I respectfully disagree. I maintain that the upper surface would slip first. Suppose we applied a force of only 30 N, rather than 50 N. Because of the symmetry of the system (i.e., the top surface is in contact with m1, which is held in place by an inextensible wire; this makes the contact of m2 with m1 equivalent to the contact of m2 with the table top), the friction force with m1 will be the same as the friction force with the table top, namely 15 N. So, the total force will be supported by equal frictional forces at the two surfaces. Now, it will take only about 17.3 N for slip to start occurring at the upper surface. So, if the force were increased to 35 N and m2 were deformable, that would be enough for slip to start occurring at the interface with m1. (Of course, at the interface with the table, m2 would not be slipping because the critical force of about 51.9 N would not be exceeded there). The slippage at the top will occur with a frictional force determined by kinetic friction (12.3 N), until the deformational stiffness of m2 brings the deformation to a halt. This will result in a tension of about 12.3 N in the wire.

Chet

I think you misunderstood my point. I was looking at whether the mass can accelerate.
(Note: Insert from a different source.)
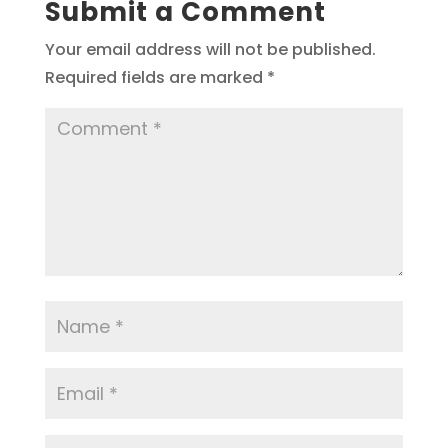
Submit a Comment
Your email address will not be published.
Required fields are marked
*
The lowest total friction before that can happen is when the lower interface slips first (for whatever reason). 5*0.25+15*0.35 > 5*0.35+15*0.25. Yet even then it is greater than 50N. But now I realize there's an even simpler reason... the static friction between the lower mass and the ground is itself adequate. 15g*0.35 > 50. So I'm left puzzled as to what the author intended.

 

[Chestermiller]

We have no dispute as to whether the mass m2 can sustain significant movement; it can't. But what I'm saying is that, if we allow the mass m2 to be slightly deformable, the upper surface of m2 can move forward slightly (during which kinetic friction prevails), and we can thereby establish a value for the tension in the wire.

Chet

 

[haruspex]

We have no dispute as to whether the mass m2 can sustain significant movement; it can't. But what I'm saying is that, if we allow the mass m2 to be slightly deformable, the upper surface of m2 can move forward slightly (during which kinetic friction prevails), and we can thereby establish a value for the tension in the wire.

Chet

Certainly if the upper surface slips a little then the tension during the slip can be determined. Not entirely certain what happens when it stops again - maybe there's no reason for the tension to increase again at that point.
The conditions for the upper surface to slip are somewhat complex, involving not only the deformability of m2 but also of m1 and of the wire, and the relative heights of the blocks and points of attachment.

 

[Chestermiller]

The conditions for the upper surface to slip are somewhat complex, involving not only the deformability of m2 but also of m1 and of the wire, and the relative heights of the blocks and points of attachment.

I agree. I assumed for simplicity that the wire is inextensible and m1 is rigid. If either of these is relaxed, the problem becomes still more difficult.

Chet